◆ DIRECTIONS ◆
Could you repeat everything in the Huberti biography from "Despite his Walloon" down to "especially Richard Wagner.", changing "Richard Wagner" to "Franz Liszt"?

◆ DOCUMENT EXTRACT ◆
%%

Gustave Huberti (14 April 1843 in Brussels – 28 June 1910 in Schaerbeek) was a Flemish composer. He studied at the Royal Conservatory of Brussels where he won prizes for piano, organ, harmony and chamber music in 1858. He won the prestigious Belgian Prix de Rome in 1865 with this cantata La fille de Jephté, which allowed him to travel through Italy and Germany for three years. During his career, he worked as a composer, a music critic, a teacher, an inspector of music education of the state schools of Antwerp, and as a director. He led the musical academies of Mons and Saint-Josse-ten-Noode, and taught harmony at the Brussels Conservatory. He also directed the Grisar-choir and was part of the musical organisation of the World's Fair of 1885.

Around the year 1876, Huberti became principal conductor at the Grand Théâtre in Ghent and was appointed as professor of harmony and counterpoint at the Royal Conservatoire of Antwerp. In 1884 he was made director of the Ghent Opera.

Despite his Walloon roots, Huberti was a supporter of Peter Benoit and the Flemish school. His oeuvre contains oratoria, songs, choir works, piano music, and compositions aimed at children. Huberti was a big admirer of Robert Schumann, Hector Berlioz, and especially Richard Wagner.

%%

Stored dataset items
%%

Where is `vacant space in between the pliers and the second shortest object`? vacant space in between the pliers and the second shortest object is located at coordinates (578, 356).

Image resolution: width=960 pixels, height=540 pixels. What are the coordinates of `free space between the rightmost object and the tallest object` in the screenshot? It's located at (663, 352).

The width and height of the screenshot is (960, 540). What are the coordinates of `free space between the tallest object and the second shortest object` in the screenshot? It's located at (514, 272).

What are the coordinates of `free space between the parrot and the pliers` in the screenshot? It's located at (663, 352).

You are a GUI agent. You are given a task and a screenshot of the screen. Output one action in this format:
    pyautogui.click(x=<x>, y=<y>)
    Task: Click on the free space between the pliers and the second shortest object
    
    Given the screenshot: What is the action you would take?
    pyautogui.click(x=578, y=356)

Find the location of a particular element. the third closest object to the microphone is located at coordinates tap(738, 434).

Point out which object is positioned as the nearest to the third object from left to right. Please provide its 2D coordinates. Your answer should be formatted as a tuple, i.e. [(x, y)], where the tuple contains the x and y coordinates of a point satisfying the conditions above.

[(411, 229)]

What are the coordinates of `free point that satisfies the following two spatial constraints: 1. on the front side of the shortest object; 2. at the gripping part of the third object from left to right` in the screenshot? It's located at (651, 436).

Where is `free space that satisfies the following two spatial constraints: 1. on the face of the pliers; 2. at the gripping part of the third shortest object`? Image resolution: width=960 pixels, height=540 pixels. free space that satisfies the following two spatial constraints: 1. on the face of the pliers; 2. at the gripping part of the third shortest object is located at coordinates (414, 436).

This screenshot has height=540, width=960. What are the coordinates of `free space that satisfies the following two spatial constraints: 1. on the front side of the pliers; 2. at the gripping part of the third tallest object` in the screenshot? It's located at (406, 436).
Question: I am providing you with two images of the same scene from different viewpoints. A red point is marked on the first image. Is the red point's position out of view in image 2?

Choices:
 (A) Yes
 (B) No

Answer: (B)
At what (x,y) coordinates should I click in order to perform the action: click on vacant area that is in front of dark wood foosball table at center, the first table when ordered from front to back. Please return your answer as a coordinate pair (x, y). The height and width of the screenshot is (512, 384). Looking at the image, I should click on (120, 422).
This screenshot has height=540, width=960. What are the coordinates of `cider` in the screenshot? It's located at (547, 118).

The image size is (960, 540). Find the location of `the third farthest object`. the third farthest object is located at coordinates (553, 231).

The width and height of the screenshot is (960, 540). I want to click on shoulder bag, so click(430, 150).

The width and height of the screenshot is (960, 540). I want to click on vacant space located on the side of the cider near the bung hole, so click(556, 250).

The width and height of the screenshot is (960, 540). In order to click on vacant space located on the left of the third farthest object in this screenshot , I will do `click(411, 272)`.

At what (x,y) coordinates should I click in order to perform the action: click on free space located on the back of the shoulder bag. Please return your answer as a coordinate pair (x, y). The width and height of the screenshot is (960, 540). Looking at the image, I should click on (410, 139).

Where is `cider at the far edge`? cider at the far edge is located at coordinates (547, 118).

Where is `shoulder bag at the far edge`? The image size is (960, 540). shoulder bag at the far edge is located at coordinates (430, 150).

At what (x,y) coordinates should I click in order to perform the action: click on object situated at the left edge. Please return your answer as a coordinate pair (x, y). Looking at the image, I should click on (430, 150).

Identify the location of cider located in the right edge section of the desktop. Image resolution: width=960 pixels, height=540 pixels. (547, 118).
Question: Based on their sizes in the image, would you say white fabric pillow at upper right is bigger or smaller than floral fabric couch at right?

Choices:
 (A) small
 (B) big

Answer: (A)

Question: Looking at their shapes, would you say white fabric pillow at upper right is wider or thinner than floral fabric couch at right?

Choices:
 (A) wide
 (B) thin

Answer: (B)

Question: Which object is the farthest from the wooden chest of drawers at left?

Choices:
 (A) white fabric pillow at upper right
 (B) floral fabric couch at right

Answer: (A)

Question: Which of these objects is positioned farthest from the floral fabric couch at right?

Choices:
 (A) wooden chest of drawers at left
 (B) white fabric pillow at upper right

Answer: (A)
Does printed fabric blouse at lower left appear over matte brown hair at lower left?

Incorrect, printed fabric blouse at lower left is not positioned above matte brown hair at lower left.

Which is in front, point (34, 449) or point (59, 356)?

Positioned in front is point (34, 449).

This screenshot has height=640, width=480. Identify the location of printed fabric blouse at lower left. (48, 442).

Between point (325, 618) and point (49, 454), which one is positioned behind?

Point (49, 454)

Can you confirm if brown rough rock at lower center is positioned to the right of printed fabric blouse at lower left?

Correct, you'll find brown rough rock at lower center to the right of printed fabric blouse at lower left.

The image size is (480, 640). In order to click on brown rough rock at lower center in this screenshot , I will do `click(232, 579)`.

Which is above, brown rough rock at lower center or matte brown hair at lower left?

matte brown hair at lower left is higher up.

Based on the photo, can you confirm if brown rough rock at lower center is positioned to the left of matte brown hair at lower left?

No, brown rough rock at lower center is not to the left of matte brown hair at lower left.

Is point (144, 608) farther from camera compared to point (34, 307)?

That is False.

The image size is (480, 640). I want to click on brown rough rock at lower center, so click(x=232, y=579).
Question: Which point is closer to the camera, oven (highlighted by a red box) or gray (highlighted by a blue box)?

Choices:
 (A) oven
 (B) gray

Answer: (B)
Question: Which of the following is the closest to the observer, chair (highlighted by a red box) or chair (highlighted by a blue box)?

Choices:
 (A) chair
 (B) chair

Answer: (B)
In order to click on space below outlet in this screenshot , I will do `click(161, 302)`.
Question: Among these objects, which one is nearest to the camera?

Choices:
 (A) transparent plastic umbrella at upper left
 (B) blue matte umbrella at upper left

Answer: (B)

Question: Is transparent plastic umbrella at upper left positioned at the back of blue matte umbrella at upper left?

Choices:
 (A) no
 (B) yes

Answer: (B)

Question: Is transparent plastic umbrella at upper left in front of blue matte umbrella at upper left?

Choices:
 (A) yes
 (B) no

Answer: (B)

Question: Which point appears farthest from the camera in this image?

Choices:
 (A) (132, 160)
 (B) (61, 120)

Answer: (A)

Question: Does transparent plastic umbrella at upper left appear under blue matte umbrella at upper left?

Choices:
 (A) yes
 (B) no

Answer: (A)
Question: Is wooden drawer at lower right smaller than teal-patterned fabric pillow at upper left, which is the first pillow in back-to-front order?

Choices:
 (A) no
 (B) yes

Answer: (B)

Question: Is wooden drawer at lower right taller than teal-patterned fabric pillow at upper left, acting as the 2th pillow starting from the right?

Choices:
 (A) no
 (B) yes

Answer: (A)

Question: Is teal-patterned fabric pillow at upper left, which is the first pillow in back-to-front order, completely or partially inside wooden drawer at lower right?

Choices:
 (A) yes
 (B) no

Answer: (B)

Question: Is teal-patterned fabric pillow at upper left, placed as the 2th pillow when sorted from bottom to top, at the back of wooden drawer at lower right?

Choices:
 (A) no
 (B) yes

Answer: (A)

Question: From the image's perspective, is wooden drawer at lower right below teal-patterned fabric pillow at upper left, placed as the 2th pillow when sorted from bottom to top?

%%

◆ OUTPUT OF THE TASK ◆
Despite his Walloon roots, Huberti was a supporter of Peter Benoit and the Flemish school. His oeuvre contains oratoria, songs, choir works, piano music, and compositions aimed at children. Huberti was a big admirer of Robert Schumann, Hector Berlioz, and especially Franz Liszt.